My question is should I let the lager warm back up to 11 or 12 degrees before transferring to keg? So that yeast is back at fermenting temps for when I put the doppel in?

I'd planned on putting the doppelbock cube in the chesty with the lager, set temp to eleven for 24hours then keg and pitch.

Any advice or input would be much appreciated.

Cheers
 
The yeast temp should be as close to the wort temp as possible so you don't shock the yeast. If you get within the +/- 5 degree range the yeast should be fine.
 
The advice I've received is that you really should be washing your yeast, especially as it sounds like your lagering it on top of the yeast cake. Two brews worth of Trub may give you some off flavours in the doppelbock
 
I think it was Nick (RIP) who quoted 2 cups of trub for a lager (1 for Ales) any more is heading into over pitching and isnt great practice.

Removing the trub from the yeast.. "Rinsing" is always a good idea but many people do without that process with no discernable off flavours.
 
Ok sweet, thanks for all the helpful replies.

I'll put the cube in with current lager and get them to same temp before using, plus I'll tip majority of the yeast cake out before pitching the doppelbock.

Cheers fellas you rock B)
 
If I was you I'd just keep your current lager cold while transferring it to keg, that way you have the beer roughly where you want it and you also avoid possible foaming while kegging.

That little yeast that you have left in your fermenter will warm up pretty quickly without that big thermal mass of beer on top of it.

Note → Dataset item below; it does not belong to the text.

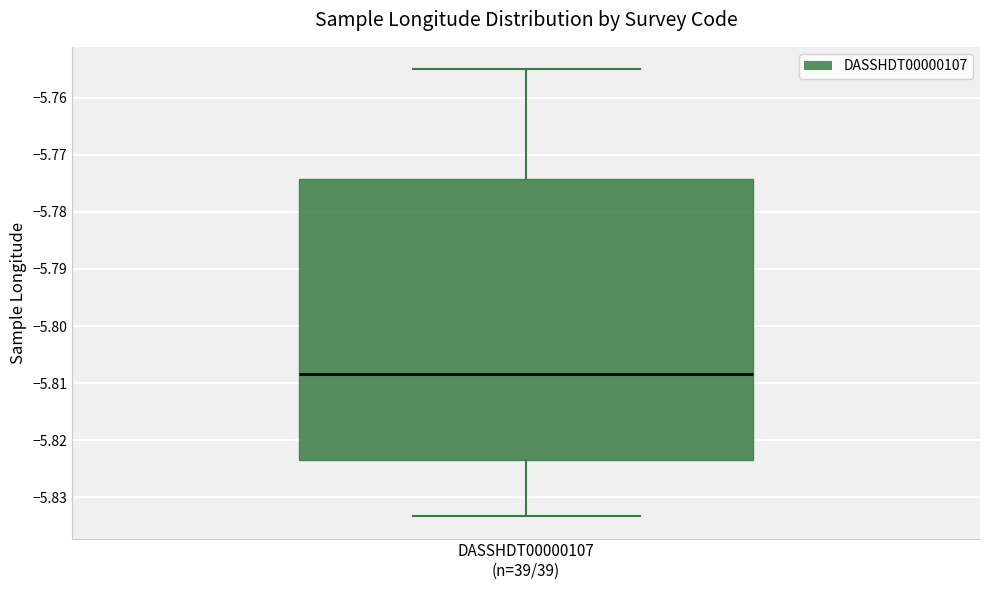

Where does the upper whisker of the box for DASSHDT00000107 (n=39/39) end on the y-axis? The values are not printed on the chart, so give them approximately, as read against the axis.

-5.755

This is how I usually do it.

Another thing that I only know from hear say and can't confirm from experience:
Yeast can get shocked when warm yeast is added to colder wort, but not so much when cold yeast is added to warmer wort.

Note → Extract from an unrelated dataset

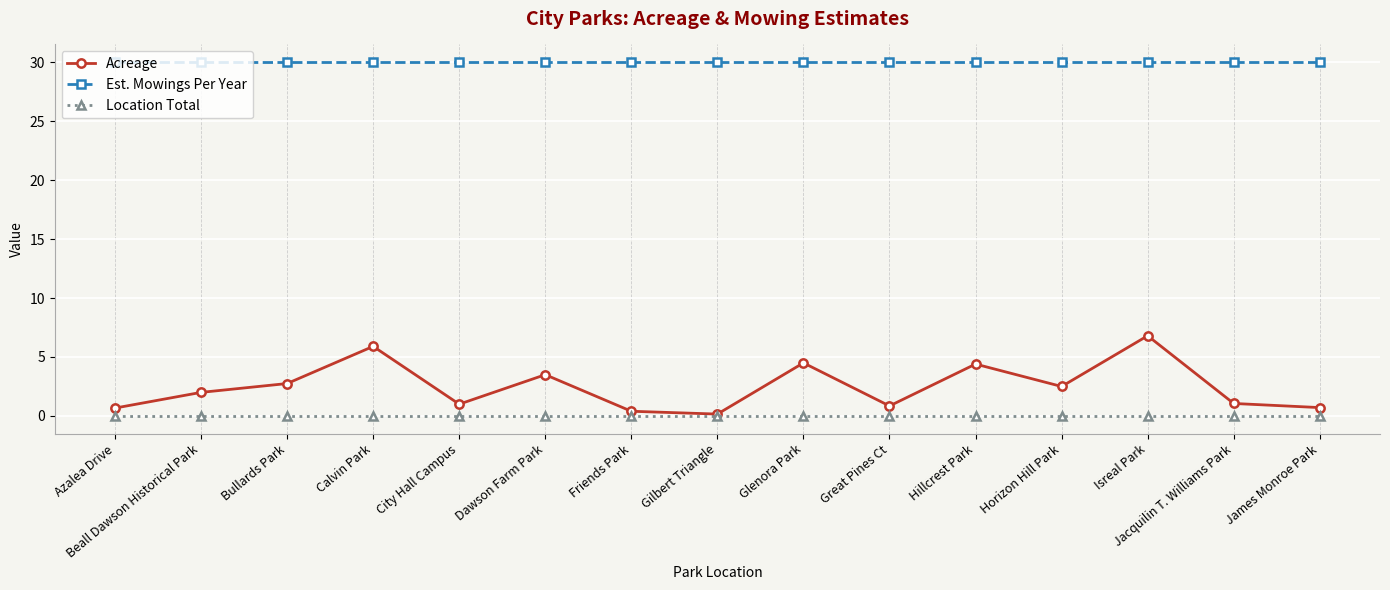

Which series has the widest spread of values?

Acreage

A bit like when you're in the shower: switch from cold to warm feels good, switching from warm to cold not so good.


And while we're talking about alger pitching: If you can, pitch colder than you're planning to ferment.
I usually cool wort and yeast (when I'm not repitching) down to 4-6 degrees, then let it warm up to 9 or where ever I want to ferment at. This requires ideally a big healthy starter and a good dose of oxygen.

On your current repitch you already have a big healthy starter and don't really need to worry about the oxygen, so just try to cool your wort down a little more if you can. If you can't then don't worry about it as you will still make great beer.